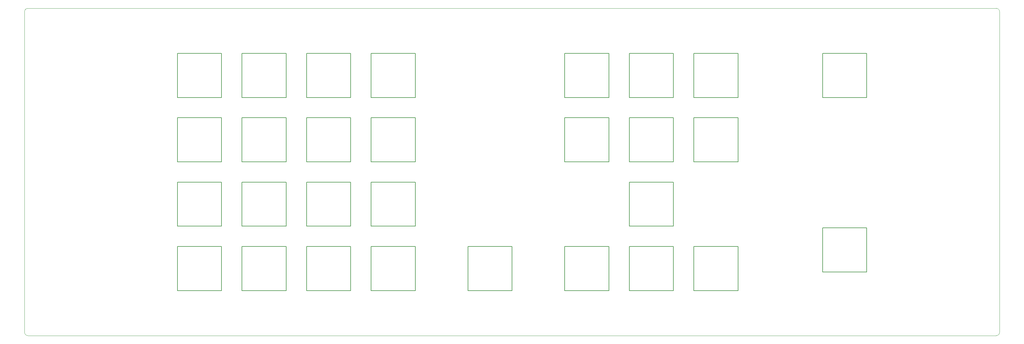
<source format=gm1>
G04 #@! TF.GenerationSoftware,KiCad,Pcbnew,(6.0.7-1)-1*
G04 #@! TF.CreationDate,2022-09-15T21:48:11+02:00*
G04 #@! TF.ProjectId,yts-switchblade,7974732d-7377-4697-9463-68626c616465,rev?*
G04 #@! TF.SameCoordinates,Original*
G04 #@! TF.FileFunction,Profile,NP*
%FSLAX46Y46*%
G04 Gerber Fmt 4.6, Leading zero omitted, Abs format (unit mm)*
G04 Created by KiCad (PCBNEW (6.0.7-1)-1) date 2022-09-15 21:48:11*
%MOMM*%
%LPD*%
G01*
G04 APERTURE LIST*
G04 #@! TA.AperFunction,Profile*
%ADD10C,0.100000*%
G04 #@! TD*
G04 #@! TA.AperFunction,Profile*
%ADD11C,0.150000*%
G04 #@! TD*
G04 APERTURE END LIST*
D10*
X318000000Y-37000000D02*
G75*
G03*
X317000000Y-36000000I-1000000J0D01*
G01*
X317000000Y-132600000D02*
G75*
G03*
X318000000Y-131600000I0J1000000D01*
G01*
X31000000Y-131600000D02*
G75*
G03*
X32000000Y-132600000I1000000J0D01*
G01*
X32000000Y-36000000D02*
G75*
G03*
X31000000Y-37000000I0J-1000000D01*
G01*
D11*
X209000000Y-68300000D02*
X222000000Y-68300000D01*
X222000000Y-68300000D02*
X222000000Y-81300000D01*
X222000000Y-81300000D02*
X209000000Y-81300000D01*
X209000000Y-81300000D02*
X209000000Y-68300000D01*
X265900000Y-49300000D02*
X278900000Y-49300000D01*
X278900000Y-49300000D02*
X278900000Y-62300000D01*
X278900000Y-62300000D02*
X265900000Y-62300000D01*
X265900000Y-62300000D02*
X265900000Y-49300000D01*
X265900000Y-100800000D02*
X278900000Y-100800000D01*
X278900000Y-100800000D02*
X278900000Y-113800000D01*
X278900000Y-113800000D02*
X265900000Y-113800000D01*
X265900000Y-113800000D02*
X265900000Y-100800000D01*
X114000000Y-68300000D02*
X127000000Y-68300000D01*
X127000000Y-68300000D02*
X127000000Y-81300000D01*
X127000000Y-81300000D02*
X114000000Y-81300000D01*
X114000000Y-81300000D02*
X114000000Y-68300000D01*
X190000000Y-106300000D02*
X203000000Y-106300000D01*
X203000000Y-106300000D02*
X203000000Y-119300000D01*
X203000000Y-119300000D02*
X190000000Y-119300000D01*
X190000000Y-119300000D02*
X190000000Y-106300000D01*
X228000000Y-49300000D02*
X241000000Y-49300000D01*
X241000000Y-49300000D02*
X241000000Y-62300000D01*
X241000000Y-62300000D02*
X228000000Y-62300000D01*
X228000000Y-62300000D02*
X228000000Y-49300000D01*
X76000000Y-49300000D02*
X89000000Y-49300000D01*
X89000000Y-49300000D02*
X89000000Y-62300000D01*
X89000000Y-62300000D02*
X76000000Y-62300000D01*
X76000000Y-62300000D02*
X76000000Y-49300000D01*
D10*
X317000000Y-36000000D02*
X32000000Y-36000000D01*
D11*
X209000000Y-49300000D02*
X222000000Y-49300000D01*
X222000000Y-49300000D02*
X222000000Y-62300000D01*
X222000000Y-62300000D02*
X209000000Y-62300000D01*
X209000000Y-62300000D02*
X209000000Y-49300000D01*
X190000000Y-68300000D02*
X203000000Y-68300000D01*
X203000000Y-68300000D02*
X203000000Y-81300000D01*
X203000000Y-81300000D02*
X190000000Y-81300000D01*
X190000000Y-81300000D02*
X190000000Y-68300000D01*
X133000000Y-68300000D02*
X146000000Y-68300000D01*
X146000000Y-68300000D02*
X146000000Y-81300000D01*
X146000000Y-81300000D02*
X133000000Y-81300000D01*
X133000000Y-81300000D02*
X133000000Y-68300000D01*
X209000000Y-87300000D02*
X222000000Y-87300000D01*
X222000000Y-87300000D02*
X222000000Y-100300000D01*
X222000000Y-100300000D02*
X209000000Y-100300000D01*
X209000000Y-100300000D02*
X209000000Y-87300000D01*
X190000000Y-49300000D02*
X203000000Y-49300000D01*
X203000000Y-49300000D02*
X203000000Y-62300000D01*
X203000000Y-62300000D02*
X190000000Y-62300000D01*
X190000000Y-62300000D02*
X190000000Y-49300000D01*
X114000000Y-87300000D02*
X127000000Y-87300000D01*
X127000000Y-87300000D02*
X127000000Y-100300000D01*
X127000000Y-100300000D02*
X114000000Y-100300000D01*
X114000000Y-100300000D02*
X114000000Y-87300000D01*
X76000000Y-106300000D02*
X89000000Y-106300000D01*
X89000000Y-106300000D02*
X89000000Y-119300000D01*
X89000000Y-119300000D02*
X76000000Y-119300000D01*
X76000000Y-119300000D02*
X76000000Y-106300000D01*
X95000000Y-68300000D02*
X108000000Y-68300000D01*
X108000000Y-68300000D02*
X108000000Y-81300000D01*
X108000000Y-81300000D02*
X95000000Y-81300000D01*
X95000000Y-81300000D02*
X95000000Y-68300000D01*
D10*
X32000000Y-132600000D02*
X317000000Y-132600000D01*
D11*
X76000000Y-68300000D02*
X89000000Y-68300000D01*
X89000000Y-68300000D02*
X89000000Y-81300000D01*
X89000000Y-81300000D02*
X76000000Y-81300000D01*
X76000000Y-81300000D02*
X76000000Y-68300000D01*
X228000000Y-106300000D02*
X241000000Y-106300000D01*
X241000000Y-106300000D02*
X241000000Y-119300000D01*
X241000000Y-119300000D02*
X228000000Y-119300000D01*
X228000000Y-119300000D02*
X228000000Y-106300000D01*
X133000000Y-87300000D02*
X146000000Y-87300000D01*
X146000000Y-87300000D02*
X146000000Y-100300000D01*
X146000000Y-100300000D02*
X133000000Y-100300000D01*
X133000000Y-100300000D02*
X133000000Y-87300000D01*
X133000000Y-106300000D02*
X146000000Y-106300000D01*
X146000000Y-106300000D02*
X146000000Y-119300000D01*
X146000000Y-119300000D02*
X133000000Y-119300000D01*
X133000000Y-119300000D02*
X133000000Y-106300000D01*
X114000000Y-49300000D02*
X127000000Y-49300000D01*
X127000000Y-49300000D02*
X127000000Y-62300000D01*
X127000000Y-62300000D02*
X114000000Y-62300000D01*
X114000000Y-62300000D02*
X114000000Y-49300000D01*
X76000000Y-87300000D02*
X89000000Y-87300000D01*
X89000000Y-87300000D02*
X89000000Y-100300000D01*
X89000000Y-100300000D02*
X76000000Y-100300000D01*
X76000000Y-100300000D02*
X76000000Y-87300000D01*
X114000000Y-106300000D02*
X127000000Y-106300000D01*
X127000000Y-106300000D02*
X127000000Y-119300000D01*
X127000000Y-119300000D02*
X114000000Y-119300000D01*
X114000000Y-119300000D02*
X114000000Y-106300000D01*
X209000000Y-106300000D02*
X222000000Y-106300000D01*
X222000000Y-106300000D02*
X222000000Y-119300000D01*
X222000000Y-119300000D02*
X209000000Y-119300000D01*
X209000000Y-119300000D02*
X209000000Y-106300000D01*
X228000000Y-68300000D02*
X241000000Y-68300000D01*
X241000000Y-68300000D02*
X241000000Y-81300000D01*
X241000000Y-81300000D02*
X228000000Y-81300000D01*
X228000000Y-81300000D02*
X228000000Y-68300000D01*
X161500000Y-106300000D02*
X174500000Y-106300000D01*
X174500000Y-106300000D02*
X174500000Y-119300000D01*
X174500000Y-119300000D02*
X161500000Y-119300000D01*
X161500000Y-119300000D02*
X161500000Y-106300000D01*
X133000000Y-49300000D02*
X146000000Y-49300000D01*
X146000000Y-49300000D02*
X146000000Y-62300000D01*
X146000000Y-62300000D02*
X133000000Y-62300000D01*
X133000000Y-62300000D02*
X133000000Y-49300000D01*
X95000000Y-106300000D02*
X108000000Y-106300000D01*
X108000000Y-106300000D02*
X108000000Y-119300000D01*
X108000000Y-119300000D02*
X95000000Y-119300000D01*
X95000000Y-119300000D02*
X95000000Y-106300000D01*
X95000000Y-49300000D02*
X108000000Y-49300000D01*
X108000000Y-49300000D02*
X108000000Y-62300000D01*
X108000000Y-62300000D02*
X95000000Y-62300000D01*
X95000000Y-62300000D02*
X95000000Y-49300000D01*
X95000000Y-87300000D02*
X108000000Y-87300000D01*
X108000000Y-87300000D02*
X108000000Y-100300000D01*
X108000000Y-100300000D02*
X95000000Y-100300000D01*
X95000000Y-100300000D02*
X95000000Y-87300000D01*
D10*
X31000000Y-37000000D02*
X31000000Y-131600000D01*
X318000000Y-131600000D02*
X318000000Y-37000000D01*
M02*

</source>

══════

• Task goal
All lines from the one containing "X146000000Y-49300000D02*" to the last line of the material above must be copied exactly, and only those.

• Response to this task
X146000000Y-49300000D02*
X146000000Y-62300000D01*
X146000000Y-62300000D02*
X133000000Y-62300000D01*
X133000000Y-62300000D02*
X133000000Y-49300000D01*
X95000000Y-106300000D02*
X108000000Y-106300000D01*
X108000000Y-106300000D02*
X108000000Y-119300000D01*
X108000000Y-119300000D02*
X95000000Y-119300000D01*
X95000000Y-119300000D02*
X95000000Y-106300000D01*
X95000000Y-49300000D02*
X108000000Y-49300000D01*
X108000000Y-49300000D02*
X108000000Y-62300000D01*
X108000000Y-62300000D02*
X95000000Y-62300000D01*
X95000000Y-62300000D02*
X95000000Y-49300000D01*
X95000000Y-87300000D02*
X108000000Y-87300000D01*
X108000000Y-87300000D02*
X108000000Y-100300000D01*
X108000000Y-100300000D02*
X95000000Y-100300000D01*
X95000000Y-100300000D02*
X95000000Y-87300000D01*
D10*
X31000000Y-37000000D02*
X31000000Y-131600000D01*
X318000000Y-131600000D02*
X318000000Y-37000000D01*
M02*

</source>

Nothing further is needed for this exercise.